Google reveals Gemini multimodal advances in July 2025 podcast
Enhanced video processing capabilities and spatial understanding unlock new AI applications.

Google showcased advanced multimodal capabilities in Gemini during a detailed technical podcast released on July 3, 2025. According to Ani Baddepudi, multimodal Vision product lead for Gemini, "Gemini from the beginning was built to be a multimodal model" with the goal that "these models should be able to see and perceive the world like we do."
The announcement demonstrates Gemini 2.5's enhanced video understanding performance. According to Baddepudi, "previous Gemini models, they were pretty good at video, but robustness was a bit of an issue. So one of the issues that we had, for example, was if you fed in an hour-long video to a model, the model would focus in on the first 5 and 10 minutes and then trail off for the rest of the video."
Subscribe the PPC Land newsletter ✉️ for similar stories like this one. Receive the news every day in your inbox. Free of ads. 10 USD per year.
Summary
Who: Ani Baddepudi, multimodal Vision product lead for Gemini and newly appointed product lead for Gemini model behavior, representing Google's extensive multimodal research team led by JB with workstream leads across image, video, and spatial understanding capabilities.
What: Google unveiled Gemini 2.5's advanced multimodal capabilities including enhanced video understanding with improved robustness for hour-long content, tokenization efficiency reducing frame representation from 256 to 64 tokens, spatial understanding with reasoning integration, video-to-code generation, document processing with layout preservation, and proactive assistance paradigms for natural AI interaction through the "everything is Vision" concept.
When: The comprehensive technical podcast was released on July 3, 2025, following systematic rollouts of AI Mode capabilities beginning March 5, 2025, and culminating in Workspace integration announced July 2, 2025, representing ongoing development of multimodal capabilities since Gemini 1.0.

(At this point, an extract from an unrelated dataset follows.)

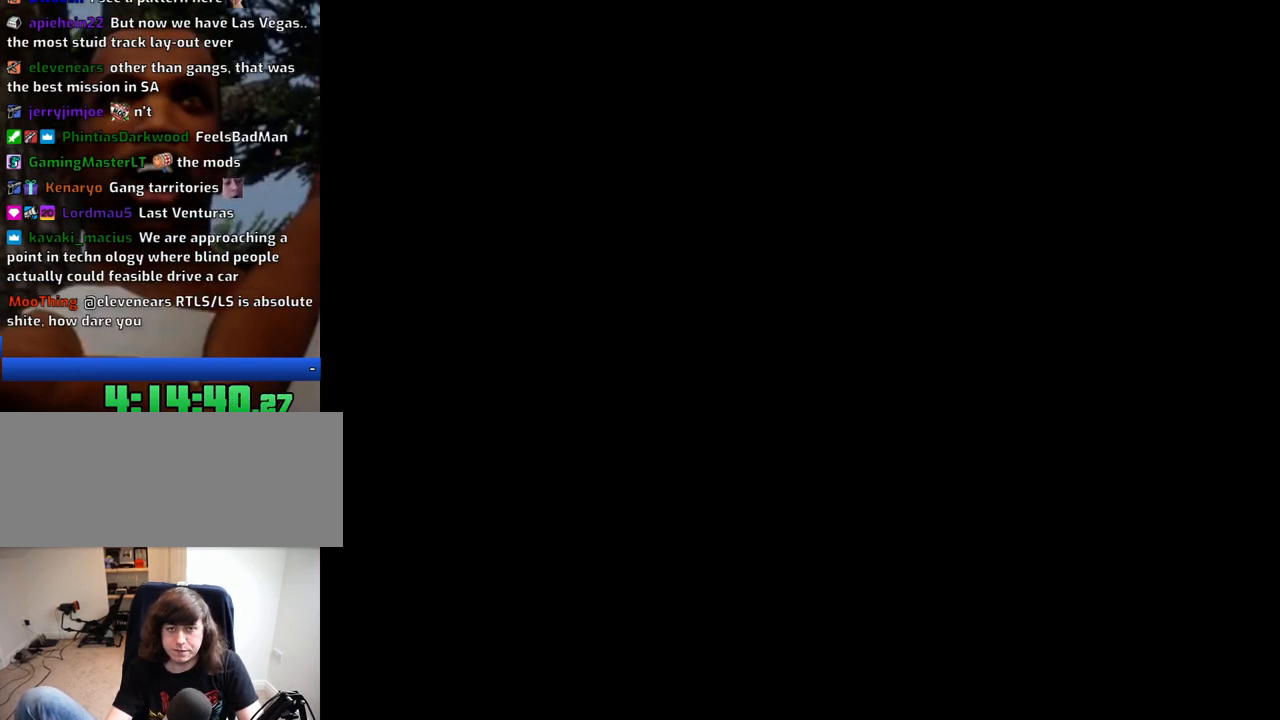
{"keys": ["a"], "mouse": [], "events": [[34, "space", "up"], [84, "w", "up"], [134, "a", "up"], [134, "d", "down"], [167, "d", "up"], [167, "space", "down"], [217, "a", "down"], [267, "space", "up"], [317, "a", "up"], [367, "d", "down"], [417, "d", "up"], [417, "space", "down"], [450, "a", "down"], [500, "space", "up"]]}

Where: The capabilities are deployed across Google's ecosystem including AI Studio, Gemini API, AI Mode in search, Google Workspace accounts in the United States, and international markets including India as of June 24, 2025, with plans for continued global expansion.
Why: The multimodal advancement supports Google's vision for artificial general intelligence capable of understanding and interacting with the world through multiple sensory modalities like human perception, enabling natural human-AI interaction while addressing enterprise productivity needs, maintaining competitive positioning in the AI market with $75 billion infrastructure investments planned for 2025, and creating new opportunities for developers and businesses to build innovative applications using advanced visual understanding capabilities.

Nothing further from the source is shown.